◆ **WHAT THE TASK REQUIRES**: Lines from the one containing "FIGURE3 The optimal" through the last line of the data are to be returned exactly, both ends included, minus any pictures.

┌──

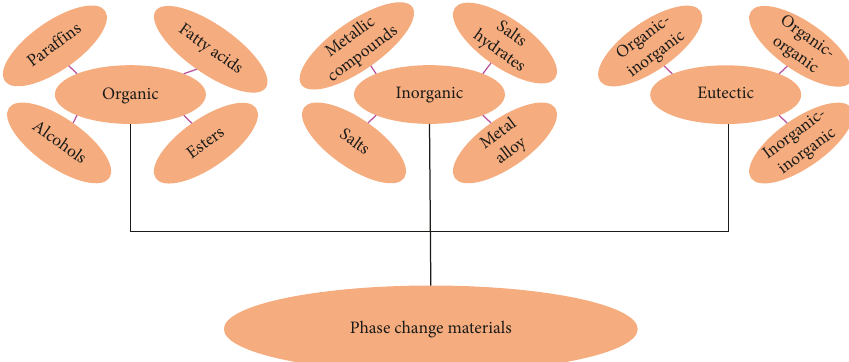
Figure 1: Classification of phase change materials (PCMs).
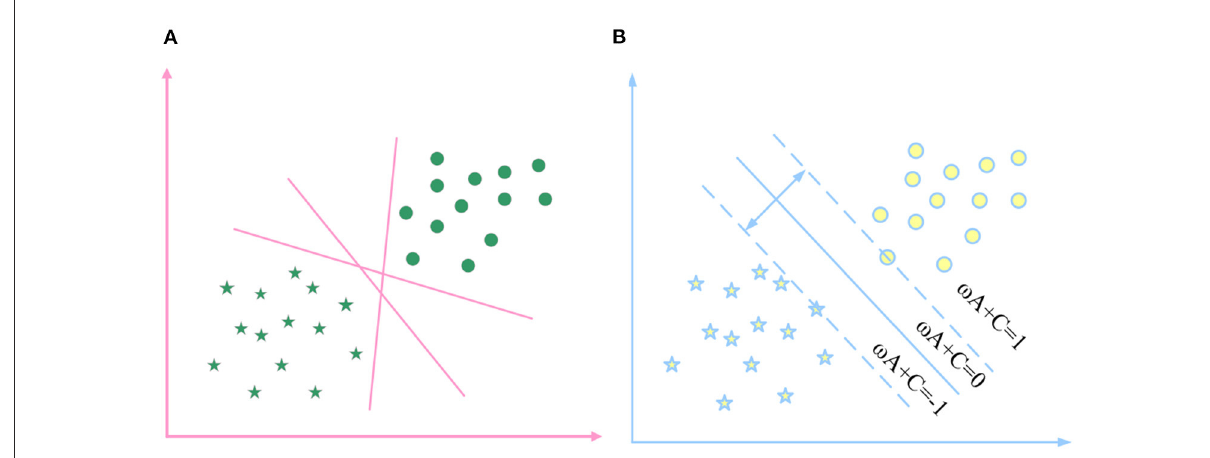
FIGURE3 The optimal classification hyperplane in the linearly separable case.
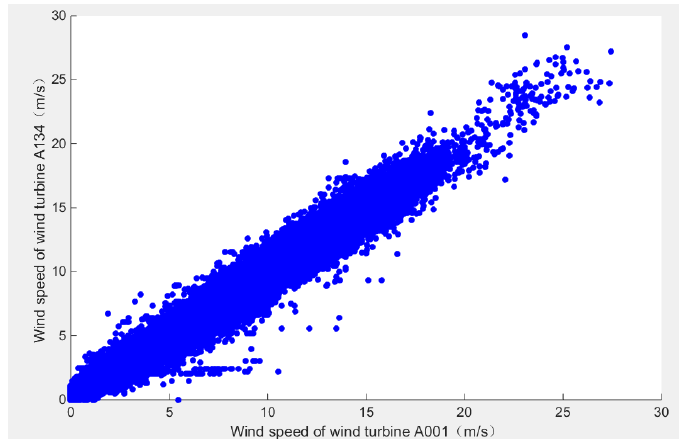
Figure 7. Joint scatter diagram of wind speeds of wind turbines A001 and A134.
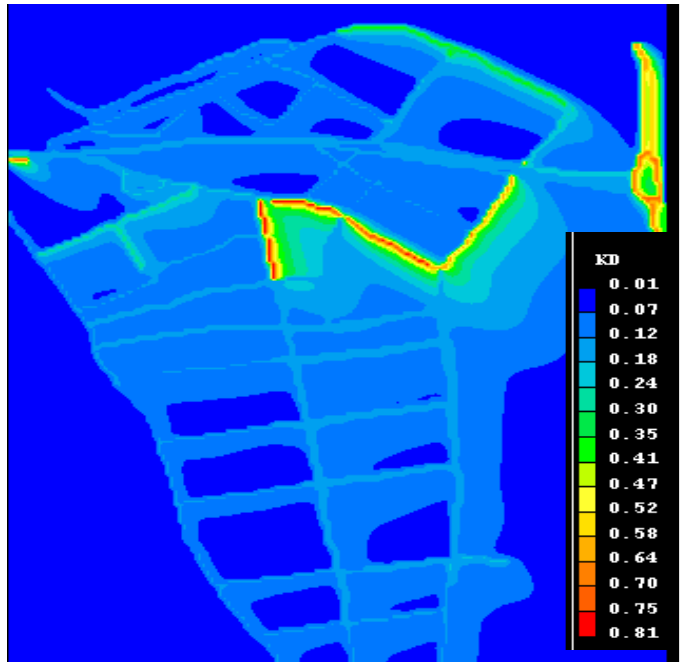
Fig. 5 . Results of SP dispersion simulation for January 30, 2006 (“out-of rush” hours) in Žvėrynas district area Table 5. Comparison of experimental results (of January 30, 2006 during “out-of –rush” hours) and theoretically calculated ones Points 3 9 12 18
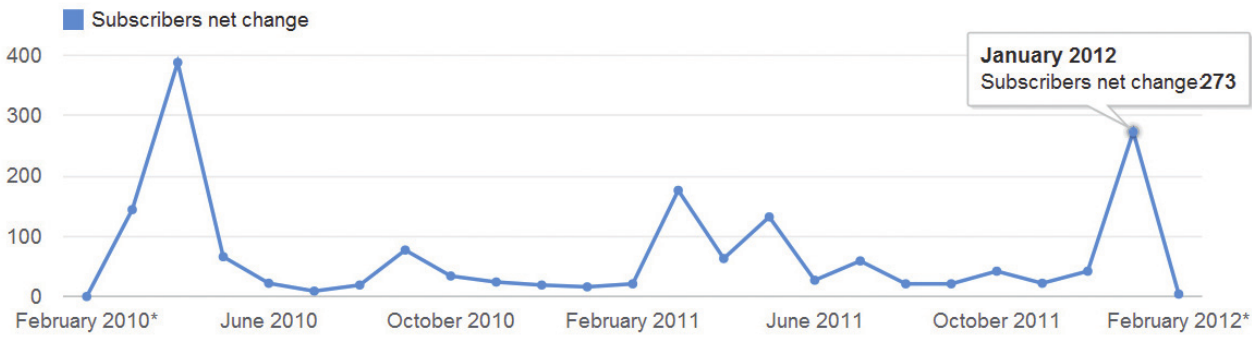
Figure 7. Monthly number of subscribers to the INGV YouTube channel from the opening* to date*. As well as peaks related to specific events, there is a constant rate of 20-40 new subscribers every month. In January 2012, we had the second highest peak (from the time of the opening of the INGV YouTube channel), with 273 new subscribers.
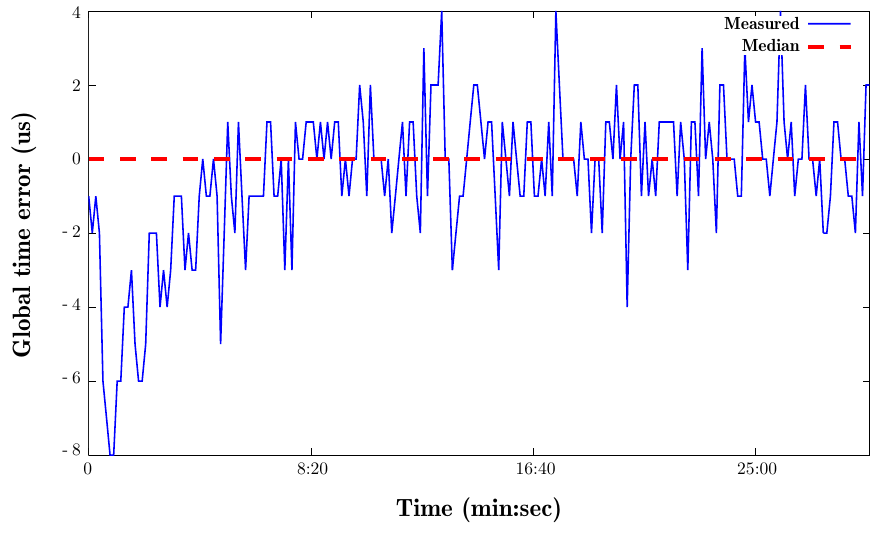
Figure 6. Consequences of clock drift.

└──

◆ **TASK RESULT**:
FIGURE3 The optimal classification hyperplane in the linearly separable case.
Figure 7. Joint scatter diagram of wind speeds of wind turbines A001 and A134.
Fig. 5 . Results of SP dispersion simulation for January 30, 2006 (“out-of rush” hours) in Žvėrynas district area Table 5. Comparison of experimental results (of January 30, 2006 during “out-of –rush” hours) and theoretically calculated ones Points 3 9 12 18
Figure 7. Monthly number of subscribers to the INGV YouTube channel from the opening* to date*. As well as peaks related to specific events, there is a constant rate of 20-40 new subscribers every month. In January 2012, we had the second highest peak (from the time of the opening of the INGV YouTube channel), with 273 new subscribers.
Figure 6. Consequences of clock drift.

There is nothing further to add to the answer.